I hereby dutifully transmit the request from Dr. Urbani, so that same Nigerian-German s.th. may not feel obliged to convene yet another 'crisis meeting' in which to deal with MY behaviour! I did, however, tell the German transmitter that it would be quite worthwhile to also state the conditions such as travel, hotel, 'eventual' honorarium – I am still awaiting same!
your non-agent 
gerd

end of quote…

To really get the gist of that mail I have to tell you a much older story... Some time during the reign of a certain Sanni Abacha, Kongi is on a visit to Geneva, one of the UN headquarters, where he is being guarded by two plainclothes Swiss policemen. Some time late in the evening he rings me from the Geneva Interconti hotel and asks me to ring him back. He tells me that I must tell the telephone operator that I want to talk to ‘Marie-Luise‘. I seem to remember that I asked Wole whether he had under-gone a sex-change operation or something, but his reply was quite simple: Marie-Luise was the code-name given to him by the Swiss police. So I call the Inter-Conti, tell them I want to talk to Marie-Luise, and they put me through straightaway. And we have used that name on many an occasion ever since. 

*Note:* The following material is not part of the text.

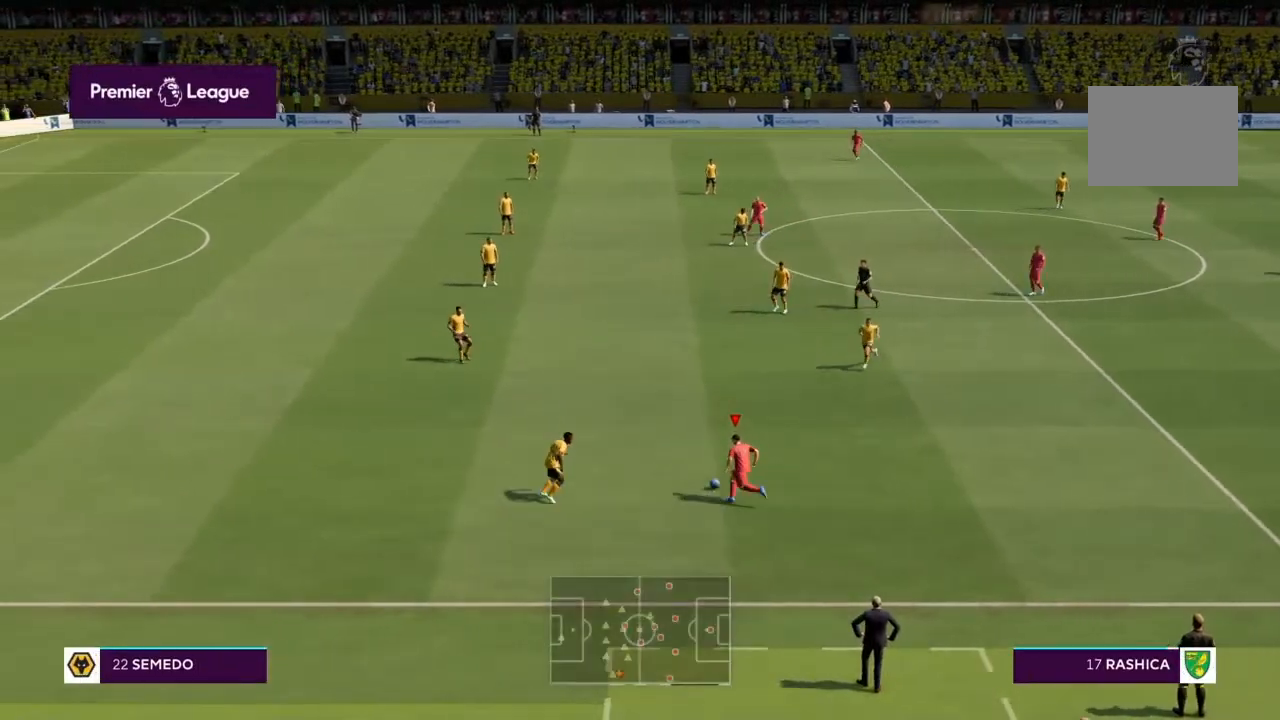
{"buttons": [], "left_stick": "down-left", "right_stick": "center", "events": [[400, "left_stick", "down-left"]]}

And that is what the above e-mail refers to... The link?

Well, a certain Dr. Urbani, the head of the ‘German-Nigerian Cultural Association’ somewhere in the German Ruhr district, mailed me with an invitation for Kongi to give a lecture. And he adressed that e-mail to... hold your breath:

Laurette,

L A U R E T T E. Again: L A U R E T T E !!!

What he really meant was: L A U R E A T E, wanting to adress it to the NOBEL LAUREATE.

Some ‘culture’, that!

Well, as far as names go… there is still another story… During Abacha’s reign Kongi also came to Houston, where I lived at the time, for a meeting with Tony Enahoro. Again he stayed in a hotel incognito. My trying ‘Marie-Luise’ and other French female names was of absolutely NO use when I tried to get through to him on the phone. So I started thinking what might do the trick, since the receptionist told me they “had no Mr. Soyinka, Soljanka or Wole as a guest.” „Yoruba“ didn’t work either. 
The constant answer: “No, Sir, we don’t have a guest under that name!“ And then I tried Kongi’s preferred Yoruba deity: OGUN. 
The receptionist’s immediate answer: “I’ll put you through to his room, immediately!“ 
And what an evening we had, though not without serious consequences. But as Monty Python often said: “That is an entirely different story!”